* [WORK REQUIRED] A verbatim reproduction of the lines below, from the line containing "<li>ఆ వెలుగు చీకటిలో" through the line containing "<li>అతడు ఆ వెలుగైయుండ", both ends included, is the whole required output.

◇ ◇ ◇

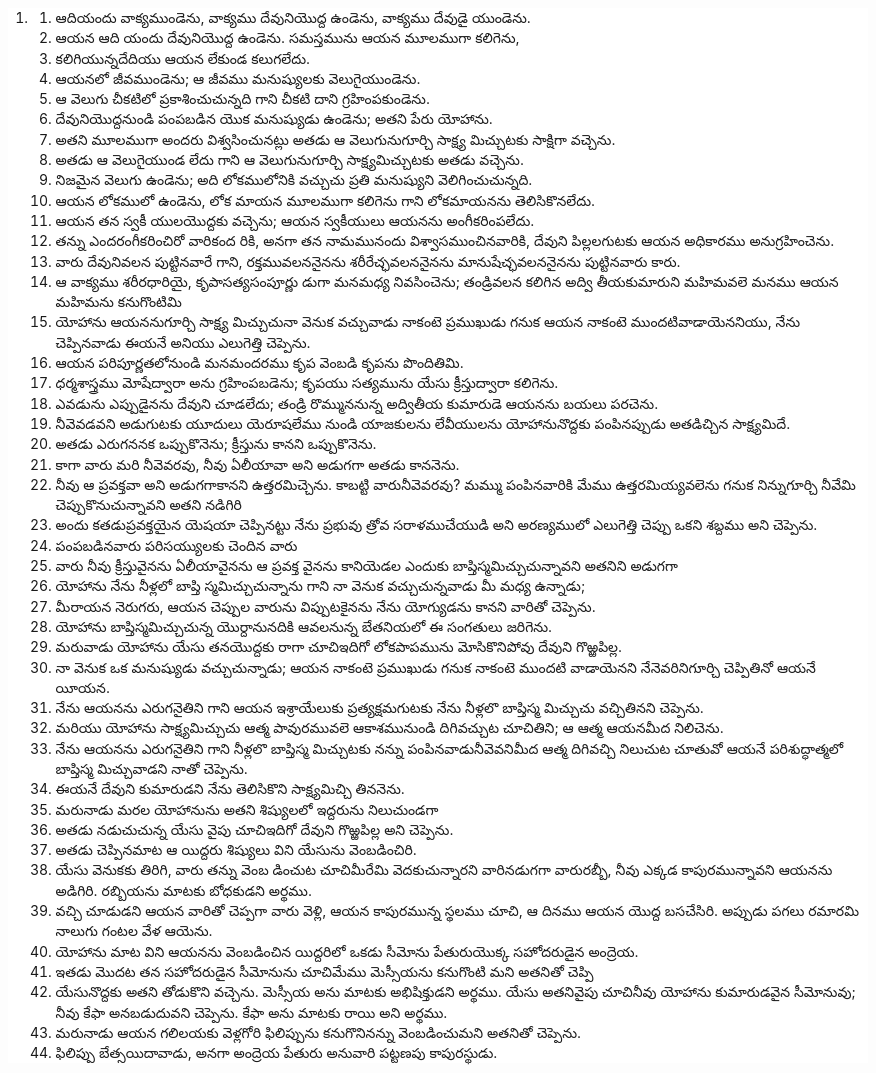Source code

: <ol>
  <li>
    <ol>
      <li>ఆదియందు వాక్యముండెను, వాక్యము దేవునియొద్ద ఉండెను, వాక్యము దేవుడై యుండెను.</li>
      <li>ఆయన ఆది యందు దేవునియొద్ద ఉండెను. సమస్తమును ఆయన మూలముగా కలిగెను,</li>
      <li>కలిగియున్నదేదియు ఆయన లేకుండ కలుగలేదు.</li>
      <li>ఆయనలో జీవముండెను; ఆ జీవము మనుష్యులకు వెలుగైయుండెను.</li>
      <li>ఆ వెలుగు చీకటిలో ప్రకాశించుచున్నది గాని చీకటి దాని గ్రహింపకుండెను.</li>
      <li>దేవునియొద్దనుండి పంపబడిన యొక మనుష్యుడు ఉండెను; అతని పేరు యోహాను.</li>
      <li>అతని మూలముగా అందరు విశ్వసించునట్లు అతడు ఆ వెలుగునుగూర్చి సాక్ష్య మిచ్చుటకు సాక్షిగా వచ్చెను.</li>
      <li>అతడు ఆ వెలుగైయుండ లేదు గాని ఆ వెలుగునుగూర్చి సాక్ష్యమిచ్చుటకు అతడు వచ్చెను.</li>
      <li>నిజమైన వెలుగు ఉండెను; అది లోకములోనికి వచ్చుచు ప్రతి మనుష్యుని వెలిగించుచున్నది.</li>
      <li>ఆయన లోకములో ఉండెను, లోక మాయన మూలముగా కలిగెను గాని లోకమాయనను తెలిసికొనలేదు.</li>
      <li>ఆయన తన స్వకీ యులయొద్దకు వచ్చెను; ఆయన స్వకీయులు ఆయనను అంగీకరింపలేదు.</li>
      <li>తన్ను ఎందరంగీకరించిరో వారికంద రికి, అనగా తన నామమునందు విశ్వాసముంచినవారికి, దేవుని పిల్లలగుటకు ఆయన అధికారము అనుగ్రహించెను.</li>
      <li>వారు దేవునివలన పుట్టినవారే గాని, రక్తమువలననైనను శరీరేచ్ఛవలననైనను మానుషేచ్ఛవలననైనను పుట్టినవారు కారు.</li>
      <li>ఆ వాక్యము శరీరధారియై, కృపాసత్యసంపూర్ణు డుగా మనమధ్య నివసించెను; తండ్రివలన కలిగిన అద్వి తీయకుమారుని మహిమవలె మనము ఆయన మహిమను కనుగొంటిమి</li>
      <li>యోహాను ఆయననుగూర్చి సాక్ష్య మిచ్చుచునా వెనుక వచ్చువాడు నాకంటె ప్రముఖుడు గనుక ఆయన నాకంటె ముందటివాడాయెననియు, నేను చెప్పినవాడు ఈయనే అనియు ఎలుగెత్తి చెప్పెను.</li>
      <li>ఆయన పరిపూర్ణతలోనుండి మనమందరము కృప వెంబడి కృపను పొందితివిు.</li>
      <li>ధర్మశాస్త్రము మోషేద్వారా  అను గ్రహింపబడెను; కృపయు సత్యమును యేసు క్రీస్తుద్వారా కలిగెను.</li>
      <li>ఎవడును ఎప్పుడైనను దేవుని చూడలేదు; తండ్రి రొమ్ముననున్న అద్వితీయ కుమారుడె ఆయనను బయలు పరచెను.</li>
      <li>నీవెవడవని అడుగుటకు యూదులు యెరూషలేము నుండి యాజకులను లేవీయులను యోహానునొద్దకు పంపినప్పుడు అతడిచ్చిన సాక్ష్యమిదే.</li>
      <li>అతడు ఎరుగననక ఒప్పుకొనెను; క్రీస్తును కానని ఒప్పుకొనెను.</li>
      <li>కాగా వారు మరి నీవెవరవు, నీవు ఏలీయావా అని అడుగగా అతడు కాననెను.</li>
      <li>నీవు ఆ ప్రవక్తవా అని అడుగగాకానని ఉత్తరమిచ్చెను. కాబట్టి వారునీవెవరవు? మమ్ము పంపినవారికి మేము ఉత్తరమియ్యవలెను గనుక నిన్నుగూర్చి నీవేమి చెప్పుకొనుచున్నావని అతని నడిగిరి</li>
      <li>అందు కతడుప్రవక్తయైన యెషయా చెప్పినట్టు నేను ప్రభువు త్రోవ సరాళముచేయుడి అని అరణ్యములో ఎలుగెత్తి చెప్పు ఒకని శబ్దము అని చెప్పెను.</li>
      <li>పంపబడినవారు పరిసయ్యులకు చెందిన వారు</li>
      <li>వారు నీవు క్రీస్తువైనను ఏలీయావైనను ఆ ప్రవక్త వైనను కానియెడల ఎందుకు బాప్తిస్మమిచ్చుచున్నావని అతనిని అడుగగా</li>
      <li>యోహాను నేను నీళ్లలో బాప్తి స్మమిచ్చుచున్నాను గాని నా వెనుక వచ్చుచున్నవాడు మీ మధ్య ఉన్నాడు;</li>
      <li>మీరాయన నెరుగరు, ఆయన చెప్పుల వారును విప్పుటకైనను నేను యోగ్యుడను కానని వారితో చెప్పెను.</li>
      <li>యోహాను బాప్తిస్మమిచ్చుచున్న యొర్దానునదికి ఆవలనున్న బేతనియలో ఈ సంగతులు జరిగెను.</li>
      <li>మరువాడు యోహాను యేసు తనయొద్దకు రాగా చూచిఇదిగో లోకపాపమును మోసికొనిపోవు దేవుని గొఱ్ఱపిల్ల.</li>
      <li>నా వెనుక ఒక మనుష్యుడు వచ్చుచున్నాడు; ఆయన నాకంటె ప్రముఖుడు గనుక నాకంటె ముందటి వాడాయెనని నేనెవరినిగూర్చి చెప్పితినో ఆయనే యీయన.</li>
      <li>నేను ఆయనను ఎరుగనైతిని గాని ఆయన ఇశ్రాయేలుకు ప్రత్యక్షమగుటకు నేను నీళ్లలొ బాప్తిస్మ మిచ్చుచు వచ్చితినని చెప్పెను.</li>
      <li>మరియు యోహాను సాక్ష్యమిచ్చుచు ఆత్మ పావురమువలె ఆకాశమునుండి దిగివచ్చుట చూచితిని; ఆ ఆత్మ ఆయనమీద నిలిచెను.</li>
      <li>నేను ఆయనను ఎరుగనైతిని గాని నీళ్లలొ బాప్తిస్మ మిచ్చుటకు నన్ను పంపినవాడునీవెవనిమీద ఆత్మ దిగివచ్చి నిలుచుట చూతువో ఆయనే పరిశుద్ధాత్మలో బాప్తిస్మ మిచ్చువాడని నాతో చెప్పెను.</li>
      <li>ఈయనే దేవుని కుమారుడని నేను తెలిసికొని సాక్ష్యమిచ్చి తిననెను.</li>
      <li>మరునాడు మరల యోహానును అతని శిష్యులలో ఇద్దరును నిలుచుండగా</li>
      <li>అతడు నడుచుచున్న యేసు వైపు చూచిఇదిగో దేవుని గొఱ్ఱపిల్ల అని చెప్పెను.</li>
      <li>అతడు చెప్పినమాట ఆ యిద్దరు శిష్యులు విని యేసును వెంబడించిరి.</li>
      <li>యేసు వెనుకకు తిరిగి, వారు తన్ను వెంబ డించుట చూచిమీరేమి వెదకుచున్నారని వారినడుగగా వారురబ్బీ, నీవు ఎక్కడ కాపురమున్నావని ఆయనను అడిగిరి. రబ్బియను మాటకు బోధకుడని అర్థము.</li>
      <li>వచ్చి చూడుడని ఆయన  వారితో చెప్పగా వారు వెళ్లి, ఆయన కాపురమున్న స్థలము చూచి, ఆ దినము ఆయన యొద్ద బసచేసిరి. అప్పుడు పగలు రమారమి నాలుగు గంటల వేళ ఆయెను.</li>
      <li>యోహాను మాట విని ఆయనను వెంబడించిన యిద్దరిలో ఒకడు సీమోను పేతురుయొక్క సహోదరుడైన అంద్రెయ.</li>
      <li>ఇతడు మొదట తన సహోదరుడైన సీమోనును చూచిమేము మెస్సీయను కనుగొంటి మని అతనితో చెప్పి</li>
      <li>యేసునొద్దకు అతని తోడుకొని వచ్చెను. మెస్సీయ అను మాటకు అభిషిక్తుడని అర్థము. యేసు అతనివైపు చూచినీవు యోహాను కుమారుడవైన సీమోనువు; నీవు కేఫా అనబడుదువని చెప్పెను. కేఫా అను మాటకు రాయి అని అర్థము.</li>
      <li>మరునాడు ఆయన గలిలయకు వెళ్లగోరి ఫిలిప్పును కనుగొనినన్ను వెంబడించుమని అతనితో చెప్పెను.</li>
      <li>ఫిలిప్పు  బేత్సయిదావాడు,  అనగా అంద్రెయ పేతురు అనువారి పట్టణపు కాపురస్థుడు.</li>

◇ ◇ ◇

* [TASK RESPONSE]
      <li>ఆ వెలుగు చీకటిలో ప్రకాశించుచున్నది గాని చీకటి దాని గ్రహింపకుండెను.</li>
      <li>దేవునియొద్దనుండి పంపబడిన యొక మనుష్యుడు ఉండెను; అతని పేరు యోహాను.</li>
      <li>అతని మూలముగా అందరు విశ్వసించునట్లు అతడు ఆ వెలుగునుగూర్చి సాక్ష్య మిచ్చుటకు సాక్షిగా వచ్చెను.</li>
      <li>అతడు ఆ వెలుగైయుండ లేదు గాని ఆ వెలుగునుగూర్చి సాక్ష్యమిచ్చుటకు అతడు వచ్చెను.</li>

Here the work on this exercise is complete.